38th Annual Meeting of the Society for Invertebrate Pathology

The α-helices 4 and 5 of 130-kDa Bacillus thuringiensis Cry4Ba toxin have been demonstrated to be important determinants of mosquito-larvicidal activity, particularly in pore formation. In this study, E. coli cells harboring the mutant plasmid-pS136NSSRNP (T6) for the 130-kDa Cry4Ba mutant protoxin containing an additional proteolytic cleavage site in the loop between α3 and α4 were used for producing α4-α5 helical hairpins. The 130-kDa protein inclusions were solubilized in carbonate buffer, pH 9.0 and were activated by trypsin. The 65-kDa activated toxins were purified by the size-exclusion and further purified by reversed-phase HPLC using Jupiter C₁₈ column. N-terminal sequencing indicated a correct cleavage site (NPSYRT). A circular dichroism spectrum of these hairpins showed helical structure dissolved in methanol. Membrane permeation studies via calcein release assays revealed that the α4-α5 helical hairpin exhibited high perturbing activity against LUVs (50-70% release) whereas the 65-kDa activated Cry4Ba toxin or mutant toxin (T6) and 47-kDa elution fraction showed relatively low. These results suggested that α4-α5 helical hairpin of the Cry4Ba toxin is involved in pore formation in phospholipid membrane vesicles. ATR-FTIR spectroscopy measurement revealed that the α4-α5 helical hairpins are mainly buried into phosopholipid membranes and show a predominant α-helical structure. Taken together, the data indicate that the α4-α5 helical hairpins play a role in membrane penetration and support the pore-forming ‘umbrella’ model.

▸ Extracted entries:
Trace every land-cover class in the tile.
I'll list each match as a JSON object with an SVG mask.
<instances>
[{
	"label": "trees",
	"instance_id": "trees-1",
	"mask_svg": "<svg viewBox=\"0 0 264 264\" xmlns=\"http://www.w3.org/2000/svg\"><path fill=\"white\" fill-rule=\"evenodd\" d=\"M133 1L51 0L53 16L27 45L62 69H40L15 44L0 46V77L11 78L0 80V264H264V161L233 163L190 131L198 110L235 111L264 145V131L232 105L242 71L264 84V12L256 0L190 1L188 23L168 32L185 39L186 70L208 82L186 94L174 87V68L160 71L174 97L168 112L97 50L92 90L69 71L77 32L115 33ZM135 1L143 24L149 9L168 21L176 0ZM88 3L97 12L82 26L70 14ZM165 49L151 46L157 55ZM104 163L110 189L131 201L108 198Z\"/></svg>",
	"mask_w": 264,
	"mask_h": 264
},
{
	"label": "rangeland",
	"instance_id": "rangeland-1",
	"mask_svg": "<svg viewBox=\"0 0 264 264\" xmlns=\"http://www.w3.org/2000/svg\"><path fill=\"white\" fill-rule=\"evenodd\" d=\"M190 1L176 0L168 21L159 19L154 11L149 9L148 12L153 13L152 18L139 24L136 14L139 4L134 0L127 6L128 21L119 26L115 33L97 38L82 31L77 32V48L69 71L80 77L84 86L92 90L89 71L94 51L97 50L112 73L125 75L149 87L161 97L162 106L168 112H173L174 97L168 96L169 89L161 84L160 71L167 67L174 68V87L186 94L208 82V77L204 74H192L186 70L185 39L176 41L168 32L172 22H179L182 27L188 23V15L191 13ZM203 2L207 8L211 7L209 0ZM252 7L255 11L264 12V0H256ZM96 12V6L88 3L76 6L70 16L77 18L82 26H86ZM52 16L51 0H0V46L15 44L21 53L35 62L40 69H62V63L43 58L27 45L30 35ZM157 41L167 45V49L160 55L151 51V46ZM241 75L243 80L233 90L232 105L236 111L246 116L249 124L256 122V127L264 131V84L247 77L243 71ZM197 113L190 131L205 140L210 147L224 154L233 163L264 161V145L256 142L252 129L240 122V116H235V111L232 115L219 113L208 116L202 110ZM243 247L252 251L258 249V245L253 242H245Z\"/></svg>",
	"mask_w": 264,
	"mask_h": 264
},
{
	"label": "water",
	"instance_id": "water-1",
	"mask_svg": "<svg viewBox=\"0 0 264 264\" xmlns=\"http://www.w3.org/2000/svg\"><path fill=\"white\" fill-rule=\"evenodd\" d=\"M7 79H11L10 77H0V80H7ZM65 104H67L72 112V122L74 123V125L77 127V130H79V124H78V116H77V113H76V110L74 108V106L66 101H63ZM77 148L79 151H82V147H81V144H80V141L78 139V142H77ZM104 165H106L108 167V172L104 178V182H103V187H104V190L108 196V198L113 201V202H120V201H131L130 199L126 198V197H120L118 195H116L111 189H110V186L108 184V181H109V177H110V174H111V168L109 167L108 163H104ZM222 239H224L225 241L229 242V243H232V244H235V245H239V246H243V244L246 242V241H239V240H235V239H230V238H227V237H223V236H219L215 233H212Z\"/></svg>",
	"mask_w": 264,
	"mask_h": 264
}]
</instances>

▸ Aim of the exercise:
Translate into Spanish this sentence from the Cry4Ba toxin abstract: "The 130-kDa protein inclusions were solubilized in carbonate buffer, pH 9.0 and were activated by trypsin." The records are separate material and have no connection to the text.

▸ Answer box:
Las inclusiones proteicas de 130 kDa se solubilizaron en tampón de carbonato, pH 9,0, y se activaron con tripsina.